RJ: Kosten

 

Kosten des Roboterjournalismus

MARC BIESCHINSKI UND JANNIS LINDNER

„Die Größe und Auflage spielt keine Rolle, da das redaktionelle Angebot auch kleiner und mittlerer Medienangebote durch automatisierte Texte […]sinnvoll erweitert werden kann“, erklärt Lydia Herrmann von der Firma Retresco. Das Berliner Unternehmen bietet die Software zur automatisierten Erstellung von redaktionellen Texten an, sogenannte Natural Language Generation (NLG).

Verschiedene Anbieter – verschiedene Bezahlmodelle
Üblicherweise bieten die Entwickler dieser Programme ihre Systeme als Software-as-a-Service (SaaS) an, bei dem monatlich einen Grundbetrag für einen Zugang bezahlt wird. Weiter fallen bei dem Modell von Retresco aufwandsbezogene Kosten für Individualisierung, Weiterentwicklung und Betreuung an. Bei dem Modell der Stuttgarter Firma AX Semantics werden zusätzlich zu dem Grundbetrag pro Nutzer in der Redaktion eine Pauschale pro generierten Text von 80 Cent berechnet.

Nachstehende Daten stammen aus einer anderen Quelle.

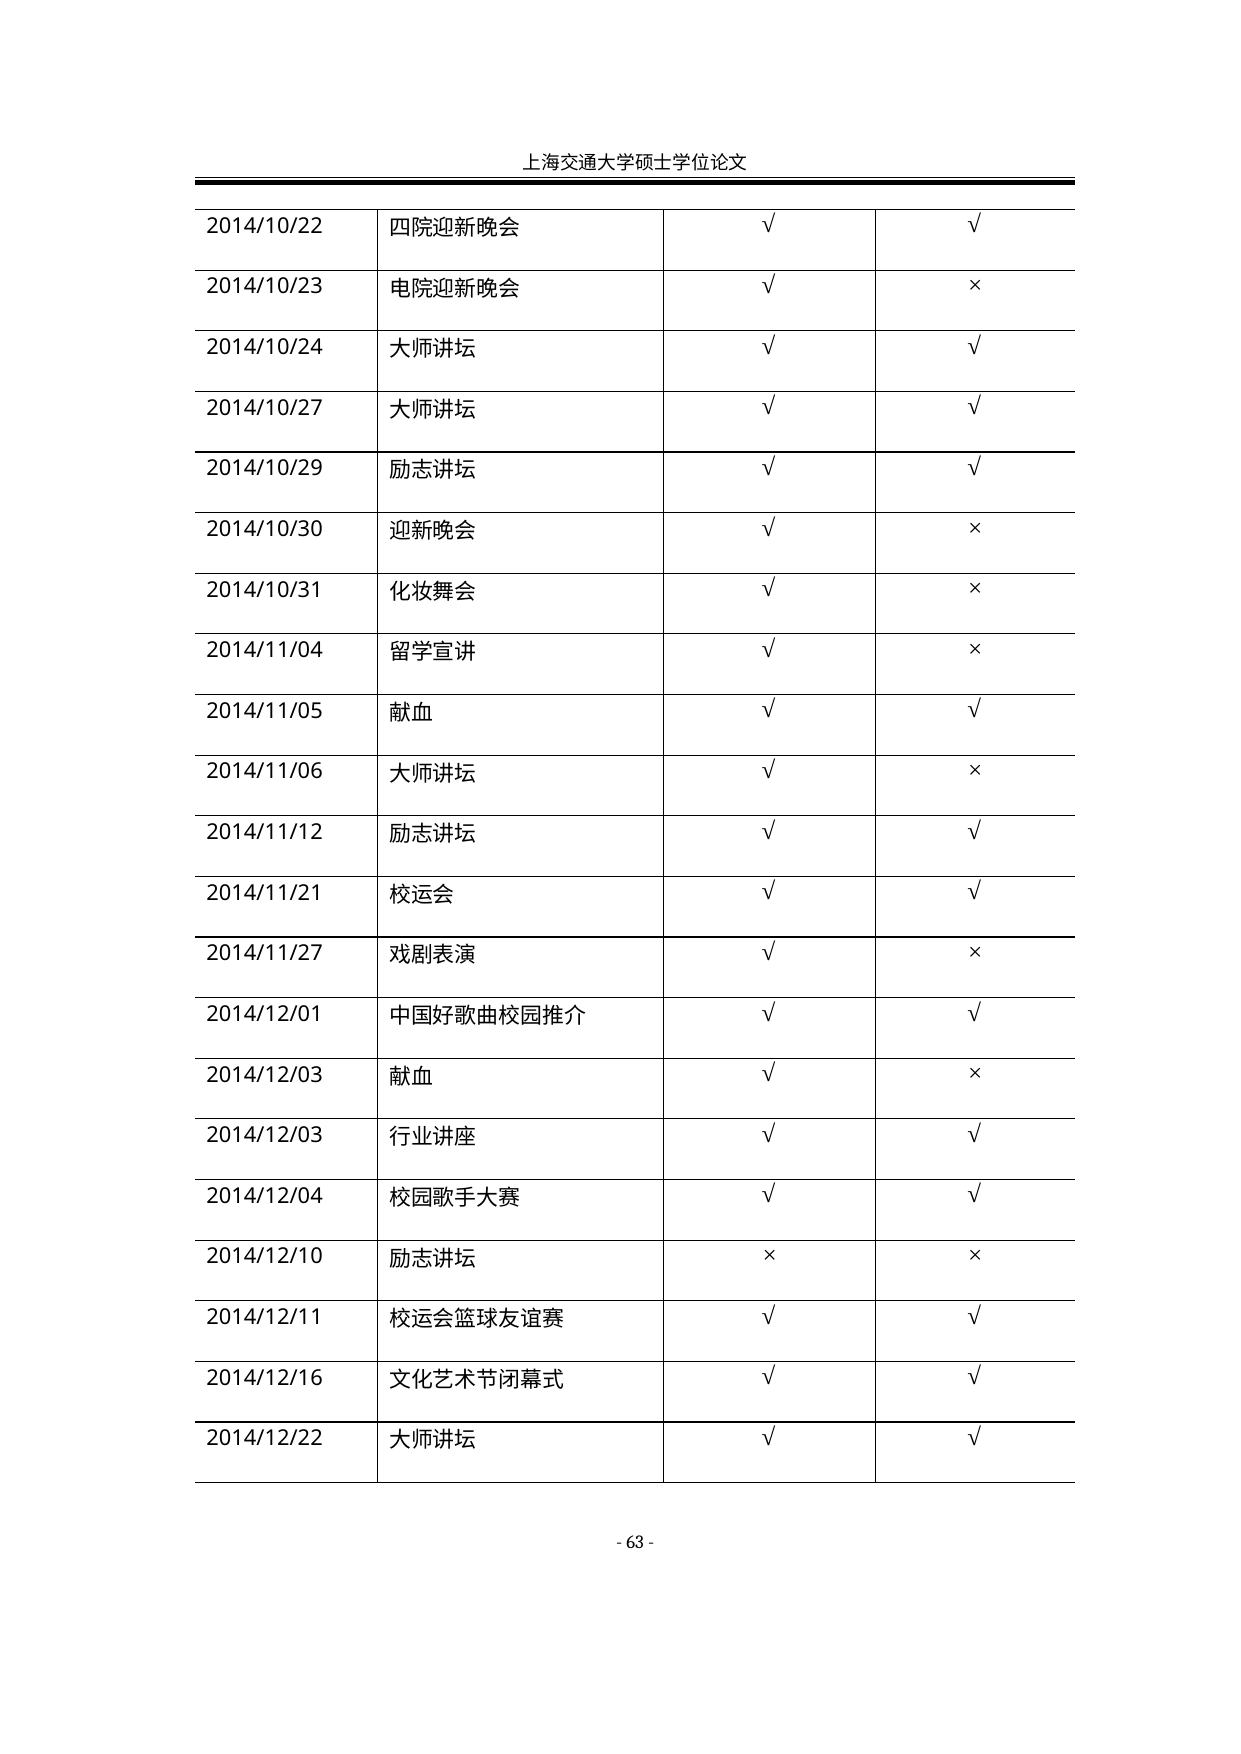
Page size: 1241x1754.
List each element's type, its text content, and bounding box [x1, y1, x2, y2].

table_cell [876, 1423, 1075, 1482]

Hauptgrund für Roboterjournalismus: Niedrige Kosten. Foto Pixabay, Montage Bieschinski

Was heißt das konkret?
Für eine fiktive Beispielredaktion mit einer wöchentlichen Auflage von 100.000 Exemplaren, die 100 Texte pro Monat automatisiert generieren lassen möchte, entstehen nach dem Modell von AX Semantics Kosten von monatlich 80,- Euro für die Texterstellung und weitere 279,- Euro für den Zugang zum System. Im Vergleich dazu bezieht ein Mensch in der Redaktion in seinen ersten zehn Berufsjahren im Monat durchschnittlich 3700 Euro brutto, so die Gehaltstabelle für Tageszeitungen des Deutschen Journalisten-Verbandes.
Bei den meisten anderen Anbietern dieser Technologien kann keine pauschale Aussage über die Kosten getroffen werden. Bei ihnen ergeben sich die Kosten individuell angepasst an die Redaktion. Geht es also um eine große Anzahl von sehr einfachen, auf Eckdaten basierenden Texten, liegt die automatisierte Textgenerierung in unserem Beispiel im Punkt Kosten weit vorne. Dabei ist aber nicht außer Acht zu lassen, dass die Möglichkeiten eines menschlichen Mitglieds der Redaktion bei dem Formulieren von 100 einfach strukturierten Texten im Monat noch lange nicht enden.

Über zukünftige Preise lässt sich nur spekulieren
Die Branche der Natural Language Generation ist ein sehr innovationsgetriebener Markt. Lydia Herrmann von Retresco bemerkt, „dass insbesondere die Investitionsbereitschaft in komplexere, nicht individualisierte und flexible Softwarelösungen in vielen Branchen in den letzten Jahren zugenommen hat.“ Laut Lydia Hermann befindet sich der NLGMarkt in einer sehr frühen Phase. Mit der Veränderung der Technik werde sich dadurch auch die Gestaltung der Preise schwer vorhersehbar ändern.